Debito solidale e cartella esattoriale a eredi


Mio padre dovette affrontare una causa civile, assieme ad altri sui colleghi di lavoro e che si è conclusa in primo grado dopo la sua morte, con condanna di tutti i soggetti al pagamento di una somma, in modo solidale tra di loro.

Noi eredi (madre e 3 figli) accettammo all’epoca l’eredità con beneficio di inventario. Ora siamo in appello, ma nel frattempo però l’Agenzia delle Entrate ci ha notificato una cartella esattoriale per la riscossione dell’imposta di registro, specificando che tale debito è da considerarsi in solido tra vari coobbligati (che sono i colleghi di mio padre e noi 4 eredi).

La domanda è la seguente: in caso di mancato pagamento, i beni aggredibili dall’Ade sono sempre e soltanto quelli ereditati con il beneficio di inventario oppure anche i beni personali di ogni erede?

Il dubbio mi viene perchè la cartella non è stata indirizzata in modo impersonale agli “eredi del Sig.”, ma singolarmente a tutti gli eredi (anche se in realtà 2 di essi non l’hanno ancora ricevuta).

In altre parole, se mi è arrivata una cartella esattoriale intestata personalmente a me (Senza alcuna indicazione di “erede di”) e tra l’altro per l’intero importo del debito (essendo lo stesso solidale tra tutti i soggetti), non vorrei che magari tra uno o due anni, l’Ade mi blocchi il mio conto corrente, addirittura per l’intero debito richiesto, perchè sono uno dei coobbligati in solido….

Esiste questo rischio?

C’è poi una anomalia: nell’elenco dei coobbligati è ancora inserito il nome di mio padre ormai defunto, quindi in pratica figurano tutti i soggetti coinvolti (compreso mio padre) oltre a noi 4 eredi. E’ normale o può essere anche motivo di annullamento?
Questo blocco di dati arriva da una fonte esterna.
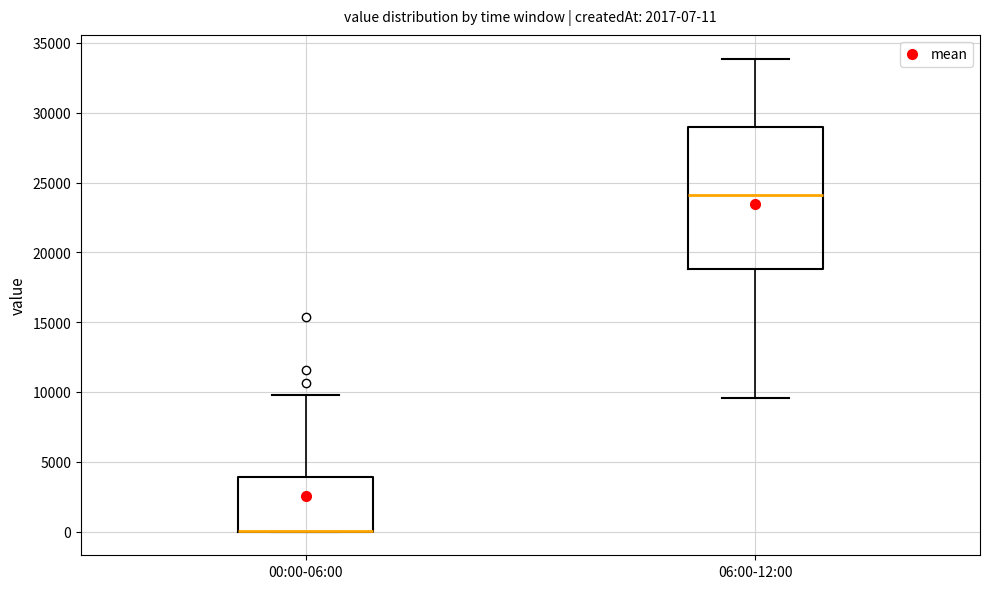

Comparing the boxes themselves (not the whiskers), which one is the tallest?

06:00-12:00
Suo padre è debitore solidale insieme agli altri colleghi di lavoro: vuol dire che uno dei debitori solidali può essere costretto dal creditore a pagare l’intero debito, liberando gli altri.

Infatti, secondo l’articolo 1292 del codice civile l’obbligazione è in solido quando più debitori sono obbligati tutti per la medesima prestazione, in modo che ciascuno può essere costretto all’adempimento per la totalità e l’adempimento da parte di uno libera gli altri.

L’Agenzia delle Entrate, notificandovi la cartella esattoriale, sembra avere scelto suo padre come debitore da escutere (perchè ha ritenuto che l’azione esecutiva nei confronti di suo padre sia quella più efficace).

Probabilmente proprio perché risulta dagli atti di successione che i coeredi di quel coobbligato debitore hanno accettato l’eredità con beneficio di inventario (e non l’hanno rifiutata). In questo senso i coeredi del debitore solidale, prescelto per l’escussione, sono responsabili dell’intero credito azionato dall’Agenzia delle Entrate, nei limiti, tuttavia, di quanto disponibile nell’eredità paterna.

La presunta anomalia rilevata in riferimento all’elenco dei coobbligati riportato in motivazione, è irrilevante.

L’accettazione con beneficio di inventario è finalizzata a tenere distinto il patrimonio del de cuius da quello di ciascuno degli eredi: per questo motivo, l’Agenzia delle entrate non potrà pignorare il conto corrente di ciascuno dei coeredi a meno che la rigida procedura di formazione dell’inventario non sia stata disattesa, commutando, automaticamente, l’accettazione beneficiata in accettazione pura e semplice (caso da escludere se è stata chiesta l’assistenza di un notaio).